Pengakuan sama awal mulanya dikatakan anggota Tubuh Komunikasi DPP Partai Gerindra, Andre Rosiade. Dia minta Presiden Jokowi selekasnya memerintahkah Panglima TNI untuk menindak grup itu.

“Presiden meminta Panglima TNI beri aksi, polisi suruh mundur dahulu. Ini bukan kriminalitas, ini ialah separatis. Nah ini yang kita lihat masih tetap rancu pada pihak kepolisian dengan pihak TNI. Ini berpulang kembali pada ketegasan presiden,” tutur Andre, Jumat (7/12).

ebelumnya, grup Egianus Kogoya beralasan, serangan yang mereka kerjakan pada beberapa pekerja project Trans Papua sebab ingin pisahlah dari Indonesia. Jubir grup yang menyebut diri Tentara Pembebasan Nasional Papua Barat (TPNPB), Sebby Sambom menjelaskan, jauh sebelum penembakan mengerikan di Nduga itu, mereka sudah mengingatkan supaya pembangunan jalan Trans Papua tidak diteruskan.

“Jadi di Yigi itu bukan pembantaian, bukan eksekusi mati seperti yang disebutkan TNI-Polri. Itu penyerangan,” kata jubir TPNPB Sebby Sambom waktu dihubungi, Kamis (6/12/2018).

Jokowi sempat juga bercerita pengalamannya berkunjung ke Kabupaten Nduga, Papua, dua tahun kemarin. Jokowi waktu itu mendapatkan laporan berkaitan keamanan di Nduga.

“Tahun 2016 saya ke Kabupaten Nduga. Sebab tidak ada jalan, mesti empat hari jalan kaki. Saya gunakan heli kesana. Oleh Kapolri, oleh KaBIN, oleh Panglima TNI tidak diijinkan. ‘Pak, Bapak janganlah kesana, daerah ini memang masih tetap keadaan yang butuh pendekatan’,” kata Jokowi waktu terima peserta pertemuan mahasiswa nasional di Istana Kepresidenan Bogor, Jawa Barat.
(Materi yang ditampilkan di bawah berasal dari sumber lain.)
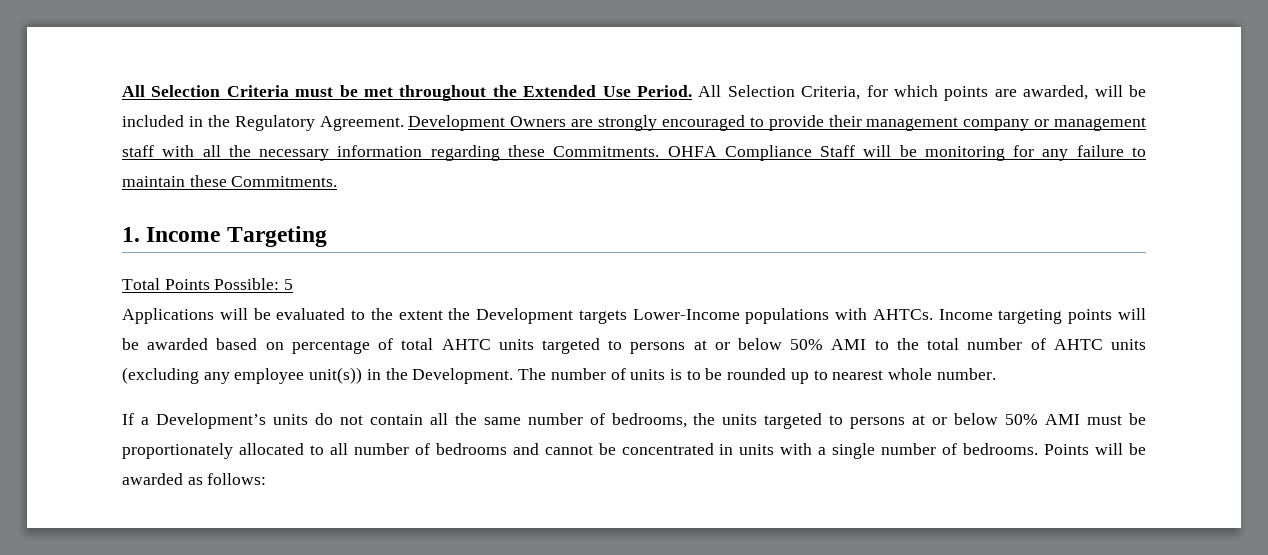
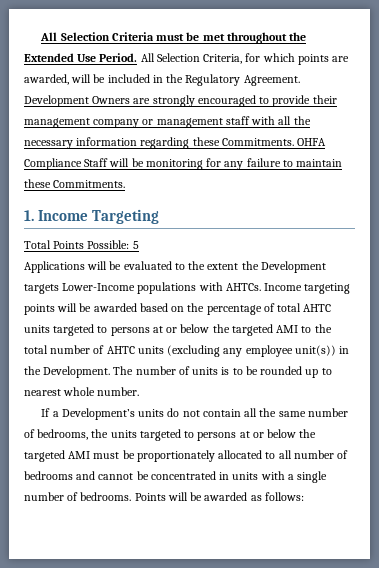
(284, 346) none -> [187,303,205,312] the
[790,339,824,350] 50% -> [212,324,273,336] the targeted
[1005,414,1039,425] 50% -> [299,429,317,438] [24,450,65,462] the targeted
Jokowi menjelaskan sebelumnya ia tidak diijinkan berkunjung ke Nduga. Akan tetapi dia ngotot untuk berjumpa dengan penduduk seputar serta lihat keadaan geografis Nduga sebagai tempat project Trans Papua.

“Saya berikan waktu itu, ‘Nggak, saya ingin ke Nduga, naik heli kesana, dua hari kembali ingin ke sana’. Pertama tidak bisa sesudah saya berikan, saya perintahkan ‘Pokoknya saya dua hari kembali ingin kesana, masalah keamanan, urusanmu, urusanmu, urusanmu’,” katanya.